Opinião

Artigo: Por quem dobram os sinos do STJ?

Há algum tempo, o STJ, em matéria criminal, tem proferido decisões de cariz garantista monocular, nas quais desprestigia o esforço policial em prevenir a criminalidade

NEWTON CEZAR VALCARENGHI TEIXEIRA — Promotor de Justiça do MPDFT e titular da 5ª Promotoria de Justiça de Entorpecentes

Em 1623, doente e a um passo da morte, o poeta e pregador inglês, John Donne, escreveu a obra Devotions upon emergent occasions, uma coleção de 23 devoções representando cada um dos dias em que esteve internado até cura.

Na devoção XVII, o autor consagrou a expressão "por quem dobram os sinos" ao referir que nenhum homem é uma ilha, e a morte de qualquer pessoa diminui as demais. Portanto, dobrar o sino por alguém é anunciar a sua morte. O poema celebra a igualdade entre todos e a finitude. Nada mais humano.

No ano de 1940, a expressão foi revisitada por Ernest Hemingway, em livro que encerra o mesmo título e versa sobre os horrores da Guerra Civil Espanhola. Há algum tempo, o STJ, em matéria criminal, tem proferido decisões de cariz garantista monocular, nas quais desprestigia o esforço policial em prevenir a criminalidade.

De início, traz-se à baila o acórdão exarado no RHC 158.580/BA, em que a Corte anulou o feito porque a abordagem do agente, com quem havia drogas destinadas à difusão, se deu a partir do seu desconforto ao perceber a polícia. Ora, antecipar-se ao cometimento do crime, ou, como no caso, diminuir as suas consequências, impedindo a difusão da droga, deveria, com o devido acatamento, constituir uma postura a ser estimulada pelo tribunal.

Além disso, o STJ já entendeu que o fato de o policial avistar, pelo lado de fora da residência, o agente manipular a droga numa mesa (AgRg no REsp 1.865.363/SP), a circunstância de alguém correr ao visualizar a guarnição (HC 609.072/SP), ou o cheiro da droga percebido pelo cão adestrado (HC 566.818/RJ) não constituem justa causa para a busca pessoal e domiciliar.

Gary Becker, professor da Universidade de Chicago e Nobel de Economia em 1992, desenvolveu a Teoria Econômica do Crime, segundo a qual a decisão sobre o cometimento ou não do delito passa, invariavelmente, por uma análise de custo-benefício. É dizer, quanto maiores as chances de o agente lograr êxito em sua empreitada, entenda-se, praticar o ilícito, obter a vantagem pretendida e não ser punido, mais crimes serão cometidos.
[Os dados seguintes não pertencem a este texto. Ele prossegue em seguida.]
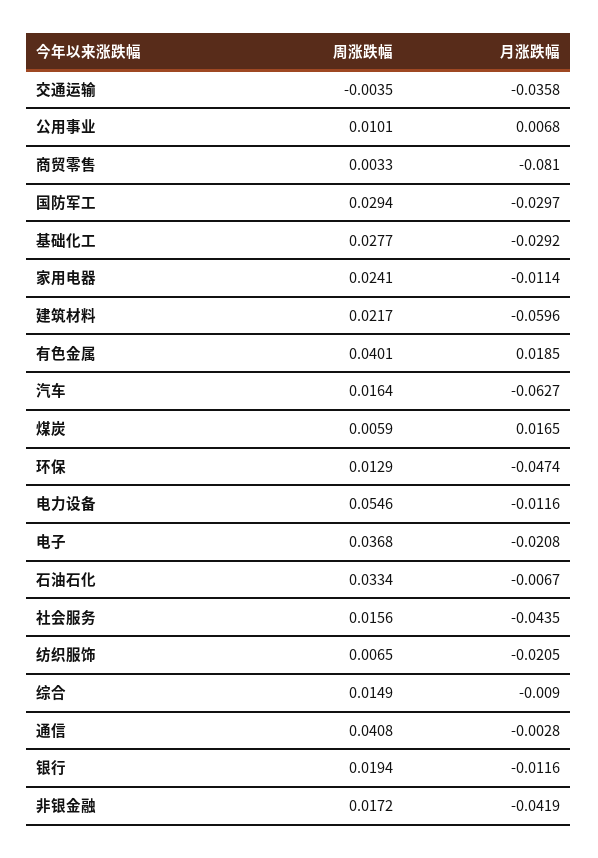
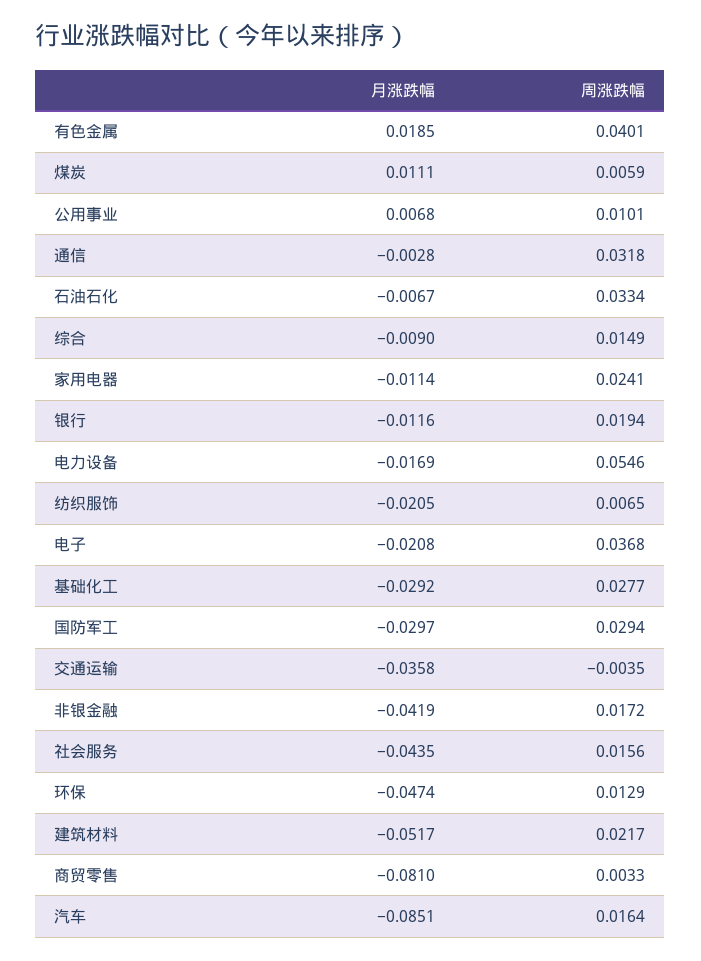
月涨跌幅, 建筑材料: -0.0596 -> -0.0517
月涨跌幅, 汽车: -0.0627 -> -0.0851
月涨跌幅, 煤炭: 0.0165 -> 0.0111
月涨跌幅, 电力设备: -0.0116 -> -0.0169
周涨跌幅, 通信: 0.0408 -> 0.0318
Logo, o desafio de qualquer sistema de justiça criminal é justamente evitar a opção pelo risco tomada pelo delinquente, tornando-a desfavorável aos seus interesses. E isso se faz com estímulo ao trabalho policial responsável e punição exemplar.

Retirar do policial a prerrogativa de abordar alguém, uma vez presente a fundada suspeita a que aduz o art. 240 do CPP e respeitados os protocolos da respectiva corporação, implica alijá-lo da possibilidade de evitar um mal maior. Se ao policial é defeso realizar abordagens, tendo em vista os entendimentos acima, que não reconhecem justa causa para tanto, não poderá mais retirar de circulação drogas, armas e indivíduos perigosos. Só resta esperar que o crime aconteça. Juntem-se os cacos depois.

Ademais, se quando da abordagem efetivamente há a localização de algum ilícito, mais razão para se ter como presente a fundada suspeita nas situações retromencionadas. E não se olvide que a situação de flagrante delito constitui exceção ao princípio da inviolabilidade de domicílio, conforme o disposto no inciso XI do art. 5º da Constituição Federal. Com o devido respeito aos julgados acima, o recado que se passa aos que insistem em viver à margem da lei é que lá podem permanecer e recrutar mais soldados. Nessa luta desigual, o crime não guarda amarras legais ou morais, ao passo que os defensores da ordem precisam cada vez mais se esquivar do "fogo amigo".

Saliente-se que quem mais sofre com tamanha leniência do Judiciário são as pessoas pobres, em especial nas comunidades em que o Estado paralelo, leia-se traficantes e milícias, fazem morada, subjugando e tiranizando as populações locais e onde a polícia é tida como um inconveniente, numa verdadeira inversão de valores que acaba por fomentar ainda mais a criminalidade.

Num país em que, apenas no ano de 2021, foram registrados cerca de 130 homicídios por dia, segundo dados do Fórum Brasileiro de Segurança Pública, onde grassa a impunidade e as penas são extremamente brandas, ouve-se ao longe o replicar dos sinos. Resta saber, apenas, por quem dobram os sinos do STJ, se pela polícia, pela persecução penal ou pela nossa esperança.